Il est chouette le ciel de ma Provence, lorsqu’ en montée initiale, il peint le pare-brise en bleu, avec le fantôme de l’hélice entre nous.
Il est d’autant plus chouette qu’en place droite, il y a un copain, pilote lui-même ou non, ou un « morpion de carlingue » qui découvre l’aviation de loisir, la « petite » aviation…
Vous m’avez vu venir… aux Vieilles Tiges, on tend la main aux jeunes qui vibrent en entendant un avion, qui lisent Buck Danny et attendent avec impatience la prochaine version du film Topgun… (un amiral commandant l’aéronavale m’a dit un jour: je suis de la génération Topgun, c’est en voyant ce film que j’ai voulu être pilote de l’aéronavale…)
Partager avec ceux qui ne le connaissaient pas jusque là, le plaisir subtil d’évoluer dans les trois dimensions, de regarder la planète comme une énorme carte en relief, ou partager la manœuvre avec un copain pilote qui lui aussi, apprécie la mécanique de la routine qui fait que tout s’enchaîne proprement, avec humilité faire ce que l’on doit faire au moment ou il faut le faire.

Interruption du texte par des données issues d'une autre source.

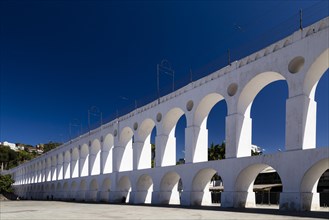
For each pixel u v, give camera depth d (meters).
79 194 44.97
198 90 26.12
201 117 26.52
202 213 17.25
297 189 17.72
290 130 18.75
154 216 16.14
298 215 15.00
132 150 33.88
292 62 19.42
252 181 22.12
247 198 21.80
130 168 36.75
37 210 22.70
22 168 82.81
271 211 17.56
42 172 65.88
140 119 33.03
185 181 25.55
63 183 51.88
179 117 29.94
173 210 19.97
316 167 17.47
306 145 18.34
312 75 18.80
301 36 19.08
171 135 29.89
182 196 25.53
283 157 18.67
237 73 22.83
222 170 22.45
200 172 24.61
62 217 16.66
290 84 19.17
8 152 124.00
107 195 38.88
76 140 48.59
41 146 172.00
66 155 53.03
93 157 43.06
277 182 42.44
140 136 33.25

Plus tard, au débriefing du bar de l’escadrille, on construira la légende de cette ballade, mais une petite voix nous susurrera: « on était bien la haut… »
Je me souviens d’une publicité, il y a longtemps, dans tous les magazines: sur 2 pages, une magnifique photo d’un tableau de bord de voiture en ronce de noyer, et la légende: cette photo est dédiée à tous les petits garçons qui ont dit un jour: »quand je serai grand, j’aurai une Jaguar ».
J’ai envie de parler des Vieilles Tiges à tous les petits garçons qui ont dit un jour: « quand je serai grand, je serai pilote ». Tous, ici, nous l’avons dit. Tous ici ne le sont pas devenus. Mais là ou on doit aller plus loin, c’est que l’on peut dire aux petits garçons, et aux petites filles, -et çà, c’est pas du politiquement correct, c’est la vraie vérité, les filles, vous aussi, vous pouvez-, on peut et on a le devoir de dire : prenez de l’altitude, décortiquez ce qui vous fait vibrer, et vous allez trouver d’autres voies pour faire partie du sérail.
Bernard Chabbert a remis en vogue le terme d’Aviateur. J’aime bien cette idée : une communauté rassemblée autour d’une technique, d’une science, d’une passion…
Dans l’Armée de l’Air, le plus humble des employés aux écritures, des magasiniers, des cuisiniers, s’appelle « Aviateur ». Ben oui, sans tous ces gens, il n’y aurait pas de pilotes.
Alors, chaque fois qu’un avion fait un tour de piste, il y a des employés aux écritures, des soutiers, sans qui cela ne serait pas arrivé.
Si les Vieilles Tiges permettent à un jeune qui rêve d’être pilote de le devenir ou de découvrir une filière qui fera de lui un Aviateur, on aura gagné.
Et en attendant, je revois le visage heureux de ce jeune handicapé que sa maman a amené cet après-midi à l’Aéroclub car il ne parle que d’avions. Ce gamin ne sera jamais pilote, mais pour sa passion, à la faveur de la balade programmée dès que l’aérologie le permet, ce sera un grand bonheur pour moi de le faire entrer dans la famille des Aviateurs.